Baby Sign Language Quick Start

This guide will have you ready to start teaching your child Baby Sign Language in just 5 minutes. It includes:

  1. Starter Signs: Learn mom, dad, eat, milk, and dog.
  2. Teaching Signing: Learn how to teach your child the signs.
  3. Signing Kit: Get guaranteed faster results with the Baby Sign Language Kit.

Baby Sign Language Basics

1. Your First Five Signs

We start by introducing signs that your baby will use frequently every day and will be motivated to learn. We recommend the following five signs:

(If those signs don’t make sense for your family, there are other great  starter sign options on the Top 10 Starter Signs page.)
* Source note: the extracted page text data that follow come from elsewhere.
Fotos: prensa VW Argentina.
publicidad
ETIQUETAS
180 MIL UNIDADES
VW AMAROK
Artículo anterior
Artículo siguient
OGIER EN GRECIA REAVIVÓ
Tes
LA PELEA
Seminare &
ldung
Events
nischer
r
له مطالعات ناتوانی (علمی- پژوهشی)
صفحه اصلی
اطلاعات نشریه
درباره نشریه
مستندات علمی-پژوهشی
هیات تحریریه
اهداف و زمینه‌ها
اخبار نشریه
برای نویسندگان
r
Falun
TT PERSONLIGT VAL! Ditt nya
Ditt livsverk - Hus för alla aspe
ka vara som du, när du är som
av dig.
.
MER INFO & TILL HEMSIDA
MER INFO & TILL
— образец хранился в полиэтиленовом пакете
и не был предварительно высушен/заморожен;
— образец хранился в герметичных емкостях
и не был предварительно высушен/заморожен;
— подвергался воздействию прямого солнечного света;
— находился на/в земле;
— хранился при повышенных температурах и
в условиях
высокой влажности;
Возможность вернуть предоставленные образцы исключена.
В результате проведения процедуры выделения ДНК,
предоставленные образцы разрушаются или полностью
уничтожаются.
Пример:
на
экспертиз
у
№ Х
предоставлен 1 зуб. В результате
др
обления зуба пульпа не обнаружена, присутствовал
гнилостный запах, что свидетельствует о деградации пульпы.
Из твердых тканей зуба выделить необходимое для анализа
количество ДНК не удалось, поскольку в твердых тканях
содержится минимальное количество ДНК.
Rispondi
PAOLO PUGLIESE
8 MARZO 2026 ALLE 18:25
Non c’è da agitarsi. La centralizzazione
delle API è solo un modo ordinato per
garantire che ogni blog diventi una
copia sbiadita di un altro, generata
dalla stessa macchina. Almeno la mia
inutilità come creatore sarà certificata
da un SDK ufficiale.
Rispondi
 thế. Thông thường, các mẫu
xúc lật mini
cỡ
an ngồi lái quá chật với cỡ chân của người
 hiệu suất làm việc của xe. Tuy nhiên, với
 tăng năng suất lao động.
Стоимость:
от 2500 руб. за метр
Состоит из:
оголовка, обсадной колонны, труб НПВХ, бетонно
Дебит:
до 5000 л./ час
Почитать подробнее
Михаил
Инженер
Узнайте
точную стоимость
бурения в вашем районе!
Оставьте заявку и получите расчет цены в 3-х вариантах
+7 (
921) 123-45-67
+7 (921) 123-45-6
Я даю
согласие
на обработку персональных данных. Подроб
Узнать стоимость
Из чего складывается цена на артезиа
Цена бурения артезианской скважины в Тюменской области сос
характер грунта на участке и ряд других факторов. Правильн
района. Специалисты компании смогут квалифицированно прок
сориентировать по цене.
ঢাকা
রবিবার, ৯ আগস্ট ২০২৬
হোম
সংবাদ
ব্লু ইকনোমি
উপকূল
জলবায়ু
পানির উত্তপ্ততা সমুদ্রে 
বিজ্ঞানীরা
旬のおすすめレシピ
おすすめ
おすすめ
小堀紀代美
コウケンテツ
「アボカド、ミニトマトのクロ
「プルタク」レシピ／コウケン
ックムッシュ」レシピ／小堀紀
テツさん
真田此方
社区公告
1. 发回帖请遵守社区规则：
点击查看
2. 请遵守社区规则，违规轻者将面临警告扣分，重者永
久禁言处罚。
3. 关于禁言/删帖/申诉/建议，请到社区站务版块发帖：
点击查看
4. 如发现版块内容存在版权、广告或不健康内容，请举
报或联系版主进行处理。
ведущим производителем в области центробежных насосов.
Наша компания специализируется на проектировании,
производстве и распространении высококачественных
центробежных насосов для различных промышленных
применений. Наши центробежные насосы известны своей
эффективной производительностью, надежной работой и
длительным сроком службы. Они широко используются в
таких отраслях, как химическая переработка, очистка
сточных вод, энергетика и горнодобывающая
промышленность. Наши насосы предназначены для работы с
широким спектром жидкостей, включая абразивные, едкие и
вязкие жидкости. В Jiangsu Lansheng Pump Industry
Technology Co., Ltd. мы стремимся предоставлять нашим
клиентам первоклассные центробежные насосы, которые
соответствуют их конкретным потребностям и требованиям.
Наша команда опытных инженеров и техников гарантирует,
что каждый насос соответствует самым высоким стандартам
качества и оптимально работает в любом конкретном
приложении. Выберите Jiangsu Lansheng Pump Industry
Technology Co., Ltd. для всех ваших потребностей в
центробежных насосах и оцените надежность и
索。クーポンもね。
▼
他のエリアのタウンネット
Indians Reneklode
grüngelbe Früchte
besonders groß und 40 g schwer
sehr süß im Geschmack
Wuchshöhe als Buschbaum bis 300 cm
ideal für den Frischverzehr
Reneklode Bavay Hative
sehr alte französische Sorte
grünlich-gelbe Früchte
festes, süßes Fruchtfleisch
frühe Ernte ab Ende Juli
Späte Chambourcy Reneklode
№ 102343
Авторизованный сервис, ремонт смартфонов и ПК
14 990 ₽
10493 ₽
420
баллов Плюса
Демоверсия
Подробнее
Top Five Starter Signs (Mom, Dad, Eat, Milk, Dog)

2. Teaching Your Baby

These four principles show you how to teach sign language to your baby:

  • Fun – Keep signing playful and focused on motivating signs.
  • Repetition – Incorporate signing in your daily routines.
  • Encourage – Reward progress with praise & attention.
  • Expand – Grow vocabulary based on your baby’s interests.
Teaching Baby Sign Language Quick Start

3. Sign Faster and Easier
with the Full Kit

Our award-winning Baby Sign Language Kits get your baby signing faster.

  • DVDs – Your baby learns to sign while being entertained by the music of Rachel Coleman & the Signing Time Crew.
  • Flash Cards – Extend your baby’s vocabulary to people, foods, and animals with these sturdy flash cards.
  • Teaching Guide – Utilize advanced topics for faster results, potty training, and transitioning to speech.
  • Signing Dictionary – Have the right sign at your fingertips to satisfy your child’s curiosity.
  • Wall Chart – Help grandparents, babysitters, and caregivers learn the basic signs.

113 Responses to “Baby Sign Language QuickStart Basics”

  1. Andy

    Our little one is 3 1/2 months old and we want to start early developing her communication skills. We are a bilingual family. Do you believe it would be too much to add the sign language on top of it or do you think it can actually be beneficial for her to link both languages because of signing?

    ADMIN – Hi Andy,

    A lot of bilingual families use signing as a bridge between the two language (so the baby knows that the sign milk, the spoken word milk and the spoken word leche are the same)

    Reply
  2. Kelly

    My child is 16 months old. Is he too old to start this? Will he benefit from it even though he is older? I want to use it while introducing potty training. Thanks!

    ADMIN – Hi Kelly,

    If your child doesn’t say more than a few words, you are going to see a lot of benefits. If they are already confident with their words, the benefits are going to be less pronounced because it is less developmentally challenging.

    Reply
  3. Melissa

    I am left handed and my husband is right handed. Does it matter which hand is used to make the signs?

    ADMIN – Hi Melissa,

    The main action is done with your dominant hand. So if you are right handed, the main action is done with your right hand. And if you are left handed, it is done with your left hand.

    Reply
  4. cortney

    hello I was wandering what is a good age to start my children out with this? I have a month old a two year old and a five year old.

    ADMIN
    Hi Courtney,
    Most moms start at month five but we encourage you to integrate basic signs to your routine with baby, toddler and even your five year old. It will be fun for all and it will help baby progress quicker.

    Reply
  5. Maragete

    Is there an average amount of signs my baby should be doing at a certain age? Like there is an average amount of words they should say at said age. My daughter is 16 months and can sign 24 words, I think that’s amazing!

    ADMIN – Hi Maragete,

    That is epic! We are so happy to hear that your family is enjoying the experience.

    There is a wide variety in signing vocabulary for young children. Some babies have their language window open earlier, and they will sign tens of words before 24 months. Other children have a language window that opens later and will sign only a few words in their first 24 months.

    In much the same way that some children will crawl and walk at different ages, you get a lot of differences in early signing proficiency.